Many businesses and the economy as a whole will feel a big chill as consumers cut back.
 
 

Americans are tightening their belts, and that spells change for the economy. The Consumer Age is hardly dead -- consumers won't suddenly lose their affection for new cars, fashions and new technology. But the age of superconsumption may be.

Consumer spending will gain about 1.7% a year in 2008 and 2009, after growing between 2.8% and 3.6% a year for the past five years.

"I think we've entered a new era in consumer spending," says Lyle Gramley, senior economic adviser at the Stanford Washington Research Group and a former Federal Reserve governor. "For the next few years at least, we're going to see a more disciplined consumer."

There are many reasons why consumers will ratchet down discretionary spending: Job worries, with unemployment on the rise. Stingier lending, as credit card companies tighten their standards, reduce spending limits and ignore falling interest rates elsewhere in the face of their own rising delinquencies. Higher gas prices, siphoning about $91 billion from consumers' discretionary income this year. And most of all, declining home prices, effectively ending the use of home equity as a cash machine to support consumer spending.

The result: A big hit to economic growth. From 1999 to 2007, the share of gross domestic product coming from consumer spending barreled from 68% to 72%, far more than that of most other developed economies. In the United Kingdom, consumers account for 66%. In Germany, 59%. And in Canada and Japan, 57%.

A drop back to 68% in the U.S., as we expect over the next three years, amounts to lopping about half a trillion a year off economic activity. That's three times as much as the total stimulus this year. And only about half of that stimulus will actually pump up the economy. A third of the taxpayer rebates will be saved or used to pay off debt. Business breaks won't spur more spending, they'll just add to profits.

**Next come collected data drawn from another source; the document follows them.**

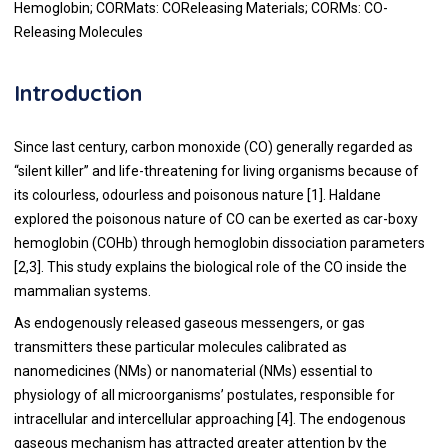
Hemoglobin; CORMats: COReleasing Materials; CORMs: CO-
Releasing Molecules
Introduction
Since last century, carbon monoxide (CO) generally regarded as
“silent killer” and life-threatening for living organisms because of
its colourless, odourless and poisonous nature [
1
]. Haldane
explored the poisonous nature of CO can be exerted as car-boxy
hemoglobin (COHb) through hemoglobin dissociation parameters
[
2
,
3
]. This study explains the biological role of the CO inside the
mammalian systems.
As endogenously released gaseous messengers, or gas
transmitters these particular molecules calibrated as
nanomedicines (NMs) or nanomaterial (NMs) essential to
physiology of all microorganisms’ postulates, responsible for
intracellular and intercellular approaching [
4
]. The endogenous
gaseous mechanism has attracted greater attention by the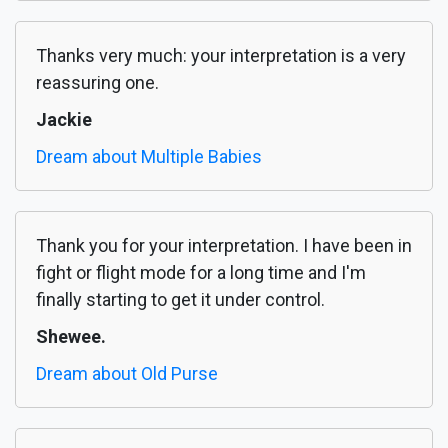
Thanks very much: your interpretation is a very
reassuring one.
Jackie
Dream about Multiple Babies
Thank you for your interpretation. I have been in
fight or flight mode for a long time and I'm
finally starting to get it under control.
Shewee.
Dream about Old Purse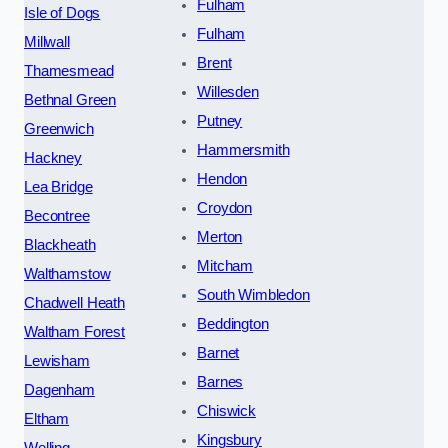
Fulham
Isle of Dogs
Fulham
Millwall
Brent
Thamesmead
Willesden
Bethnal Green
Putney
Greenwich
Hammersmith
Hackney
Hendon
Lea Bridge
Croydon
Becontree
Merton
Blackheath
Mitcham
Walthamstow
South Wimbledon
Chadwell Heath
Beddington
Waltham Forest
Barnet
Lewisham
Barnes
Dagenham
Chiswick
Eltham
Kingsbury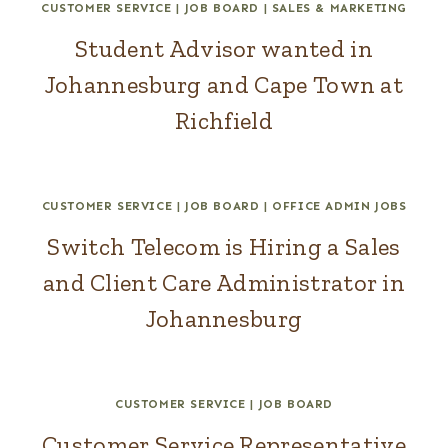
CUSTOMER SERVICE
|
JOB BOARD
|
SALES & MARKETING
Student Advisor wanted in
Johannesburg and Cape Town at
Richfield
CUSTOMER SERVICE
|
JOB BOARD
|
OFFICE ADMIN JOBS
Switch Telecom is Hiring a Sales
and Client Care Administrator in
Johannesburg
CUSTOMER SERVICE
|
JOB BOARD
Customer Service Representative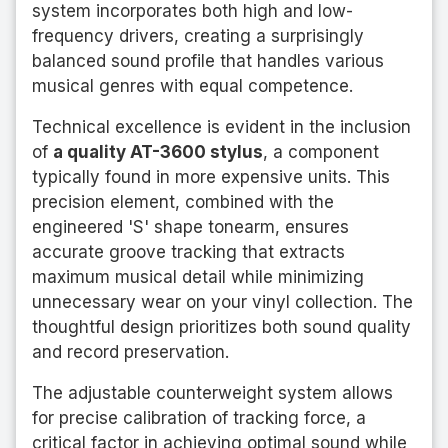
system incorporates both high and low-
frequency drivers, creating a surprisingly
balanced sound profile that handles various
musical genres with equal competence.
Technical excellence is evident in the inclusion
of
a quality AT-3600 stylus
, a component
typically found in more expensive units. This
precision element, combined with the
engineered 'S' shape tonearm, ensures
accurate groove tracking that extracts
maximum musical detail while minimizing
unnecessary wear on your vinyl collection. The
thoughtful design prioritizes both sound quality
and record preservation.
The adjustable counterweight system allows
for precise calibration of tracking force, a
critical factor in achieving optimal sound while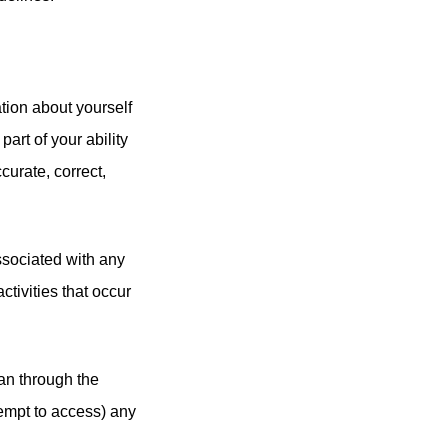
tion about yourself
part of your ability
curate, correct,
associated with any
tivities that occur
an through the
tempt to access) any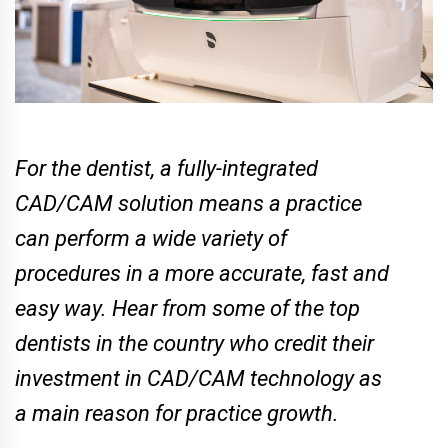
For the dentist, a fully-integrated
CAD/CAM solution means a practice
can perform a wide variety of
procedures in a more accurate, fast and
easy way. Hear from some of the top
dentists in the country who credit their
investment in CAD/CAM technology as
a main reason for practice growth.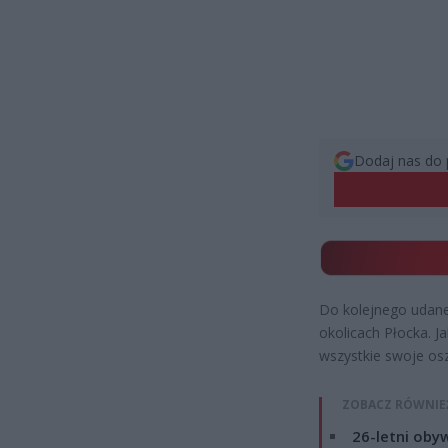
Dodaj nas do 
Do kolejnego udane
okolicach Płocka. J
wszystkie swoje os
ZOBACZ RÓWNIE
26-letni obyw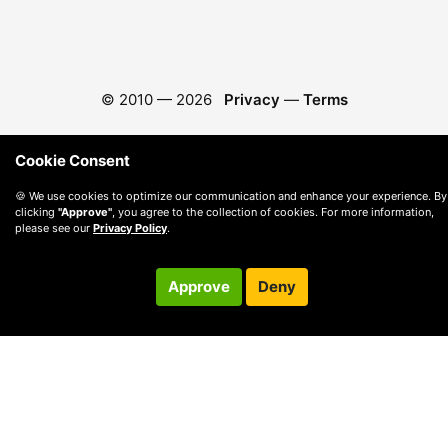
© 2010 —
2026
Privacy
—
Terms
Cookie Consent
🍪 We use cookies to optimize our communication and enhance your experience. By
clicking
"Approve"
, you agree to the collection of cookies. For more information,
please see our
Privacy Policy
.
Approve
Deny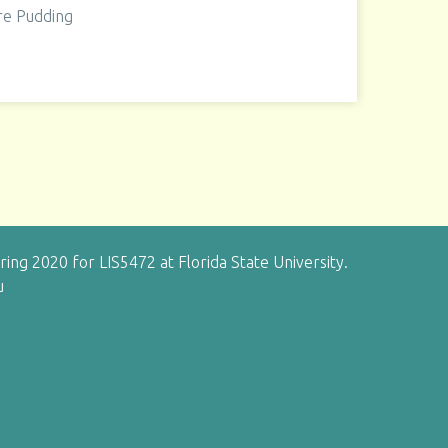
re Pudding
g 2020 for LIS5472 at Florida State University.
u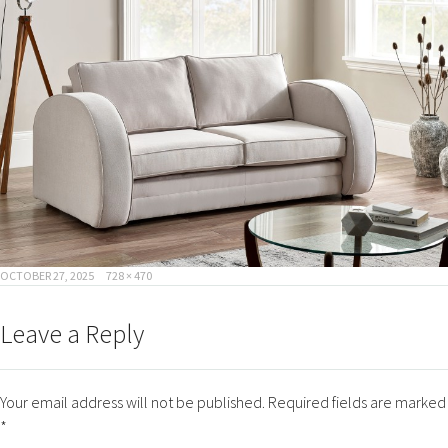
POSTED
FULL
OCTOBER 27, 2025
728 × 470
ON
SIZE
Leave a Reply
Your email address will not be published.
Required fields are marked
*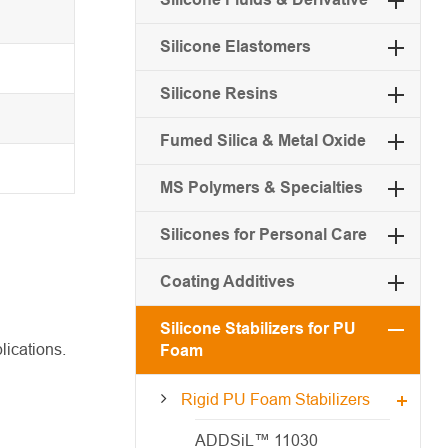
Silicone Elastomers
Silicone Resins
Fumed Silica & Metal Oxide
MS Polymers & Specialties
Silicones for Personal Care
Coating Additives
Silicone Stabilizers for PU
lications.
Foam
Rigid PU Foam Stabilizers
ADDSiL™ 11030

Some industries will feel the pinch more than others:

  • Automakers, especially those in Detroit. Already skidding and now headed onto a more treacherous track, they'll find it tough to marshal the resources for new models -- key to their turnaround plans. Their market share will deteriorate further and drag small suppliers down with them.
  • Advertising firms. They're facing a buzz saw, with many customers -- food, retail, airlines, financial services, etc. -- cutting spending.
  • Retailers, especially specialty apparel stores. Some will be swallowed up, and some will go belly-up.